4. The DM sent up a DSMB, showed her how to work the reel, and she ascended alone.
5. She did not appear to be in distress during that ascent, which started from a relatively shallow depth.
6. The person who contacted me did not watch her the whole time, but believes she did not take enough time on ascent to do a full safety stop.
7. The person who contacted me saw her reach the surface safely, and she did not appear to be having any trouble there.

I was also contacted by someone else who had information he was not at liberty to disclose. Nothing in that contact disagrees with what I just wrote.

From what I have been told and from what I read on this thread, the inflator hose had nothing to do with this accident. IMO, continuing to discuss it just gets in the way of a discussion on what really happened.
Again, the translated article that was posted in this thread near the beginning indicated she had a heart attack or stroke. Which would make sense, if it occurred while she was the surface. When we found her, she did not have her reg in her mouth and she had a half tank of air.
 
I just read through this entire thread.

Is there a link to any news articles or press releases about the incident? I googled but didn't find any.

Does Scubaboard prohibit mentioning the dive operator?
There was a translated news article in the early part of the thread, maybe it has been removed? I will try to find it again.
 
I just read through this entire thread.

Is there a link to any news articles or press releases about the incident? I googled but didn't find any.

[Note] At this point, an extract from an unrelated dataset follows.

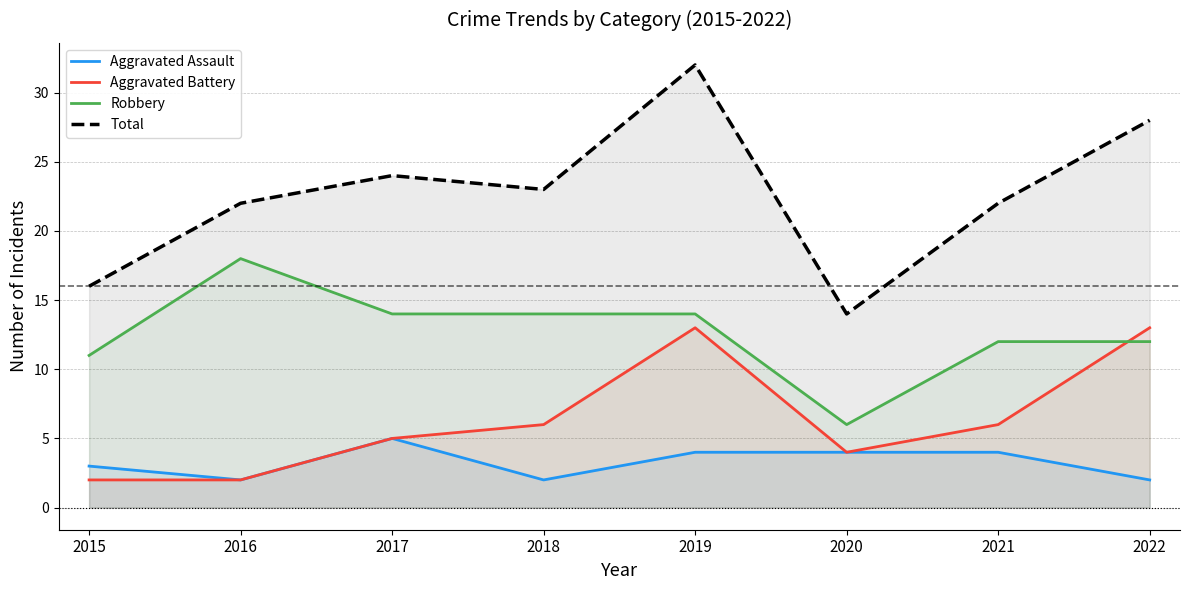

At how many categories does at least one series exceed 6?

8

Does Scubaboard prohibit mentioning the dive operator?
Page 2, a post from Lionfish Eater has a translated (badly) article that looks like a news paper published it.
 
Again, the translated article that was posted in this thread near the beginning indicated she had a heart attack or stroke. Which would make sense, if it occurred while she was the surface. When we found her, she did not have her reg in her mouth and she had a half tank of air.
I don't know how anyone could have know that she suffered a heart attack or a stroke without an autopsy having been performed and access to that information....especially since no one was at the surface with her to observe her and/or talk to her about what she was experiencing. The local newspapers here are not above making stuff up. Given the absence of observable gross external injuries, about all you can rule out is that she wasn't attacked by a shark or chewed up by propellers.
 
I don't know how anyone could have know that she suffered a heart attack or a stroke without an autopsy having been performed and access to that information....especially since no one was at the surface with her to observe her and/or talk to her about what she was experiencing. The local newspapers here are not above making stuff up. Given the absence of observable gross external injuries, about all you can rule out is that she wasn't attacked by a shark or chewed up by propellers.

If there was no sign of external injury, she could have been knocked on the head unconscious by a boat, since no SMB floating near the spot she went to the bottom.